Against this, he sets Savigny, Marx, and Marxism as doctrines that dissolve persons into collective entities—nation, class, or “material productive forces.” His first conceptual move is to treat Marxism not as the fulfillment of Enlightenment rationalism but as a reactionary holism in which historical agents become replaceable instruments.
It isn't the individual that thinks—it is the nation or a social entity which uses the individual only for the expression of its own thoughts.
The essay then attacks Marx’s account of capitalism as internally contradictory. If capitalism is a necessary stage on the way to socialism, Mises asks, why are capitalists morally condemned for performing their supposedly necessary historical role? He also rejects Marx’s claim that liberal emancipation merely freed exploiters from feudal obligations.
Marx didn't see that the liberal movement was directed at the abolition of inequality under law, as between serf and lord.
The historical core is Mises’s reinterpretation of England’s Industrial Revolution. Pre-capitalist institutions, he argues, could not support the growing poor population: guild restrictions, monopolies, agriculture, charity, and the poor laws left many outside productive life.
The old economic system in England couldn't cope with the surplus population.
For Mises, the decisive novelty was not simply machinery but production for the masses. Entrepreneurs with little capital organized impoverished laborers to make cheap goods for people previously excluded from new consumption.
These newly organized producers began to make simple goods precisely for the great masses.
This reverses the Marxian moral narrative. What Marx called catastrophe, Mises presents as survival, population growth, better medicine, and rising standards of living.
What Marx called the great catastrophe of the Industrial Revolution was not a catastrophe at all; it brought about a tremendous improvement in the conditions of the people.

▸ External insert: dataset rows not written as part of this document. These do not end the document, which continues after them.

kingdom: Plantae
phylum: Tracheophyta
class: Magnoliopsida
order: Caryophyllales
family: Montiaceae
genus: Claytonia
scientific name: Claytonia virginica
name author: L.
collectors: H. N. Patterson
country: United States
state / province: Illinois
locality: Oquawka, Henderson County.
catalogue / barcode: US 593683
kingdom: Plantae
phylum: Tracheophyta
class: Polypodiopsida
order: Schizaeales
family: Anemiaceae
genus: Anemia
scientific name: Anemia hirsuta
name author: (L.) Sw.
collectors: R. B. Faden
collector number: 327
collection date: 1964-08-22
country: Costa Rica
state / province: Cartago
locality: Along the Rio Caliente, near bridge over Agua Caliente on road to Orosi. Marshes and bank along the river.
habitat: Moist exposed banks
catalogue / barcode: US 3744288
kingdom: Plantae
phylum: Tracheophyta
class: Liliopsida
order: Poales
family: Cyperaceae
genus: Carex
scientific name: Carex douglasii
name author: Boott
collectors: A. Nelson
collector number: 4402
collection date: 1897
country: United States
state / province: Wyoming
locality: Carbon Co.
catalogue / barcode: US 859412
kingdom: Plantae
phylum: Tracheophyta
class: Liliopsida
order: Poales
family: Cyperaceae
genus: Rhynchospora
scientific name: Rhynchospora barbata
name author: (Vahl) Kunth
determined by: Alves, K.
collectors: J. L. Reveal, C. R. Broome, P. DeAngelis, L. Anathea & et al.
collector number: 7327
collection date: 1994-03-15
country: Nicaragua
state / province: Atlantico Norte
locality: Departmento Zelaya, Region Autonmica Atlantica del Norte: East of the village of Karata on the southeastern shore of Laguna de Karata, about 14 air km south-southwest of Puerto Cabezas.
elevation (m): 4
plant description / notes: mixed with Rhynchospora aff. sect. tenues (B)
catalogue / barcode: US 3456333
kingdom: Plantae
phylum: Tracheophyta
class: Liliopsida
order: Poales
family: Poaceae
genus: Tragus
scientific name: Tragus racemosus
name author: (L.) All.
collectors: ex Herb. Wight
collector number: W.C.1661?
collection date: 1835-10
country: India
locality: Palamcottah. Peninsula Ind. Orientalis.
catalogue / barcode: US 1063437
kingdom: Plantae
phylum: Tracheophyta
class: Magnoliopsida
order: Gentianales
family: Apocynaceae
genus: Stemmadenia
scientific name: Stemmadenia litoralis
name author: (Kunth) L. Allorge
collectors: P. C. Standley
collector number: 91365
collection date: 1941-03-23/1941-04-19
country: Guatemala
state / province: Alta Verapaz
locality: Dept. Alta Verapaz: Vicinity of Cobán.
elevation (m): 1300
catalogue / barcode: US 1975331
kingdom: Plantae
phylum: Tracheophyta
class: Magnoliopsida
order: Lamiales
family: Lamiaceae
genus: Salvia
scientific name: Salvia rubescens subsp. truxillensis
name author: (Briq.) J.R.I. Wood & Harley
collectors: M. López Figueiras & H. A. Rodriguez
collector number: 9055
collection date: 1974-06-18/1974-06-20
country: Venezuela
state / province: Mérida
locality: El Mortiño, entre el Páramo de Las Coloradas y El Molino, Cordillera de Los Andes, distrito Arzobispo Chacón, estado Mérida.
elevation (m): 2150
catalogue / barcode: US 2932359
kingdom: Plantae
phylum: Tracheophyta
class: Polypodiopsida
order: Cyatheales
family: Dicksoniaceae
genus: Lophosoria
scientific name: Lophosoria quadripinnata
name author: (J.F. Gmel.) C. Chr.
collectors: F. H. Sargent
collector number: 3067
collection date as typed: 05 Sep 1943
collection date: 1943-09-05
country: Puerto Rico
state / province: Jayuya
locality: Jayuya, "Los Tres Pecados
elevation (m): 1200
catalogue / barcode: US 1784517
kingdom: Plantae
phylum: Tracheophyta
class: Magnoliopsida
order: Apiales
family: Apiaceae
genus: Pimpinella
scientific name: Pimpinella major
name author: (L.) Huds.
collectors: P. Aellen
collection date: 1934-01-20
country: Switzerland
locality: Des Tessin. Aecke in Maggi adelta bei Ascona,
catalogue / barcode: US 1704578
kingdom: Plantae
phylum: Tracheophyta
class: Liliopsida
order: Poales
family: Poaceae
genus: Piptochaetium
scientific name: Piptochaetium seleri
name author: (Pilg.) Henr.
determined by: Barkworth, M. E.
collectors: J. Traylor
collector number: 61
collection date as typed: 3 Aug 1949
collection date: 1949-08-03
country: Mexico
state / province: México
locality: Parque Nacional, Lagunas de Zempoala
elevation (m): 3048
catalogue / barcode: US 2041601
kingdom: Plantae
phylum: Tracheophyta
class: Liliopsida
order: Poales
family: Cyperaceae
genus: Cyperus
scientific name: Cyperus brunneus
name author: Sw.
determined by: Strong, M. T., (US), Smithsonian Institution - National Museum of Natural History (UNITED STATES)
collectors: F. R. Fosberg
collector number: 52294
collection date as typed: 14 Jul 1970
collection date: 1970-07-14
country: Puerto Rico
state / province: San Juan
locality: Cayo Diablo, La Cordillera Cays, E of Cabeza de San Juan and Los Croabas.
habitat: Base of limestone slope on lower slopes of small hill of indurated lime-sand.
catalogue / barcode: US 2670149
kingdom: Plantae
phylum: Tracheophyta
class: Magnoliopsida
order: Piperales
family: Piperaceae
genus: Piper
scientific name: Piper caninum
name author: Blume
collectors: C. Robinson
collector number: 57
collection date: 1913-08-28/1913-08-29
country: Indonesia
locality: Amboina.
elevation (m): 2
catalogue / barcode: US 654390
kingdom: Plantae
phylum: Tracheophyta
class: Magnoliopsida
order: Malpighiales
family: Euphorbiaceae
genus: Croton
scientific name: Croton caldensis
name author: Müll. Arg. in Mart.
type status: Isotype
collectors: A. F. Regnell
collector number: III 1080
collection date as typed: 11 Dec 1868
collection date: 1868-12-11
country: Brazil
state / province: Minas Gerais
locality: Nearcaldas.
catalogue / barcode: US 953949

The later sections broaden the critique to Marxist ideology theory and socialist planning. Mises treats the base-superstructure doctrine as a device for dismissing opponents rather than answering them: bourgeois economics, art, philosophy, and religion can be reduced to class interest. He also notes that Marx often favored laissez-faire because intervention might delay capitalism’s “maturity” and thus the expected socialist collapse. Planning, by contrast, is traced back to Plato’s fantasy of rule by philosophical administrators, a tradition Mises sees as hostile to individual judgment.
The conclusion turns to Mises’s Austrian economic core. Marx, he argues, misunderstood production because he ignored scarcity, uncertainty, and entrepreneurial decision. The future is not mechanically given by productive forces.
He didn't realize that the future is always uncertain, that it is the job of every businessman to provide for the unknown future.
Thus socialism cannot merely replace capitalists with officials; it changes initiative into command.
The socialist state is necessarily a police state.
The work’s relevance lies in this fusion of historical revision and theory. Mises uses the Industrial Revolution as evidence that capitalism created mass subsistence rather than mass immiseration, and he uses Marx’s failures as a warning against systems that subordinate individual action to historical inevitability, class reduction, and centralized planning.